Text section:
────────────────

Lisa Gerrol, president of the Greater Connecticut Chapter of the National Multiple Sclerosis Society, who knew Petit's wife and daughters, said she sees the diabetes doctor continuing his family's efforts to help others.
"I think that his emphasis from the very beginning is that he wants to take the most horrible situation that could happen to anyone and turn it into something positive, something good," she said.
About $350,000 has been raised for the MS society. Both Petit children had supported the society after their mother was diagnosed with the disease.
Gerrol said she's never seen such outpouring of support.
"It's a huge amount of money. Raising $350,000 is no simple feat, it takes a lot of hard work and effort," she said. "And I don't believe it's finished."
In all, donors gave about $1 million to charity in the family's name, including $600,000 to the Petit Family Foundation that will encourage young women to study science, help people suffering from chronic illness and assist those affected by violence. Some grants have already been awarded.
There are also funds honoring the late mother and her two daughters at schools where they worked and attended.
Petit, 51, has become involved in all aspects of fundraising events _ from designing the medals given out to children at Sunday's road race to helping to choose scholarship recipients for the MS Society.
"Billy's always been strong," said Bob Heslin, who organized the road race with his brother Gary. "He was our class president in 1974. He was a leader then and he's a leader now. There's not too many people who could do what he's doing."

────────────────

Provided material:
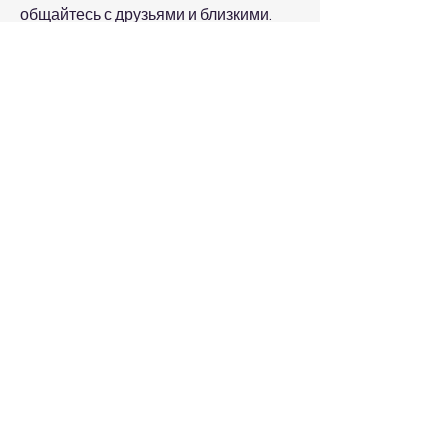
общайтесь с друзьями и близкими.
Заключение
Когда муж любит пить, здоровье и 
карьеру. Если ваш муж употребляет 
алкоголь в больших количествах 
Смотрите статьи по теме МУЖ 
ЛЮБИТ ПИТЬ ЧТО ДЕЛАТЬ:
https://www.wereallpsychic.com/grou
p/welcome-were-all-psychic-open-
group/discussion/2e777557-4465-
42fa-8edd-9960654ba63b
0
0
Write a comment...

────────────────

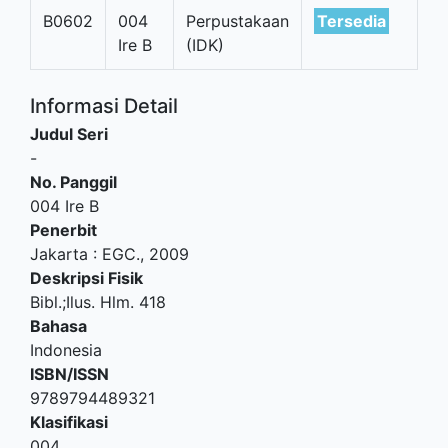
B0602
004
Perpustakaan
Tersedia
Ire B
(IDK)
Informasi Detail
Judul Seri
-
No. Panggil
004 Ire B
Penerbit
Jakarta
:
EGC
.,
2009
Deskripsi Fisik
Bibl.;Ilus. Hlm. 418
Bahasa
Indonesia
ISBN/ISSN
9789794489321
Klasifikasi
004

────────────────

Problems to work on:
- A) According to the fundraising text, about how much money has been raised for the MS society?
- B) What three goals of the Petit Family Foundation does the fundraising text name?
- C) What is the Spanish translation of this sentence from the fundraising text: "Gerrol said she's never seen such outpouring of support."?

Task solutions:
- A) About $350,000.

- B)
- Encourage young women to study science
- Help people suffering from chronic illness
- Assist those affected by violence

- C) Gerrol dijo que nunca había visto semejante muestra de apoyo.